In the hot-seat today is Naomi West. Naomi and her husband Richie are fairly recent additions to the CFZ team but in the short time we have known them they have become invaluable colleagues and friends. Currently they are achieving great things in their investigation of the hairless blue dogs of Texas.

So, Naomi, here are your 5 questions on… Cryptozoology.

1) How did you first become interested in cryptozoology?

I stumbled into it over a year ago through Nick Redfern's interviews and books.

2) Have you ever personally seen a cryptid or secondary evidence of a cryptid, if so can you please describe your encounter?

Unfortunately, no.

3) Which cryptids do you think are the most likely to be scientifically discovered and described some day, and why?

I believe that eventually science will get to the bottom of lake monsters with decades of investigation (due to high public interest) and technological advances being in its favour.
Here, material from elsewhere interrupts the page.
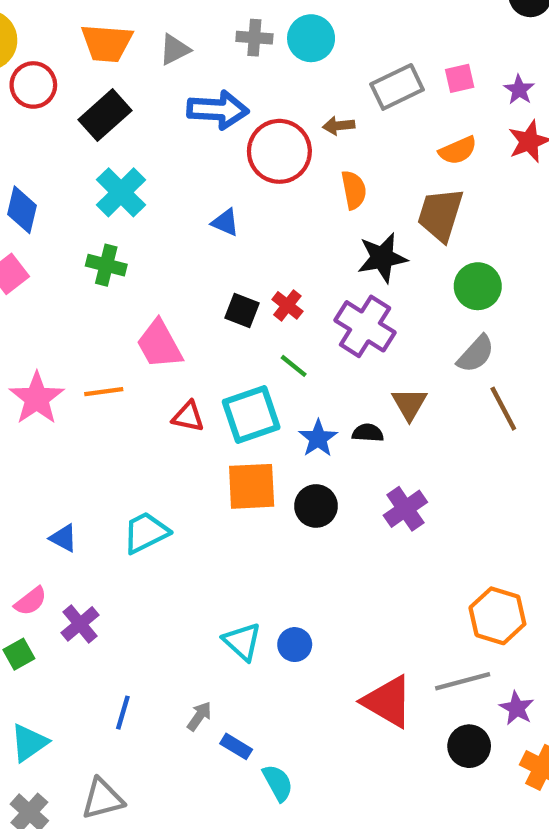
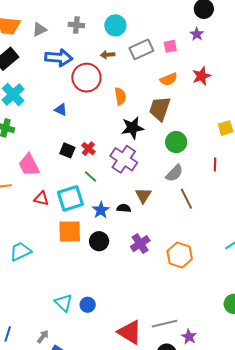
cyan circle: (311, 38) -> (115, 25), moved
purple star: (519, 90) -> (197, 34), moved
brown arrow: (339, 126) -> (108, 55), moved
orange hexagon: (497, 616) -> (180, 255), moved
At the risk of sounding biased, I see the hairless canine mystery being solved very soon, with the continuing availability of carcasses allowing for collection of more samples.

4) Which cryptids do you think are the least likely to exist?

This is a hard question to answer as all we have to go on for the most mysterious cryptids are reports of sightings. So while I wouldn't venture to say that a cryptid is not likely to exist, I would say that those cryptids with a seeming other-dimensional nature, such as Mothman/Owlman, etc. are the least likely to ever be truly discovered and studied.

5) If you had to pick your favourite cryptozoological book (not including books you may have written yourself) what would you choose?

Oh dear. I am very new to the field and haven't read much on cryptids yet, but for entertainment purposes I would have to say Three Men Seeking Monsters. However, a book I have on my list to read that I have heard is really good is Ken Gerhard's Big Bird: Modern Sightings of Flying Monsters. The subject of the Big Birds is definitely at the top of my cryptid list!

1 comment:

Richie said...

I think Big Bird is her favorite muppet too.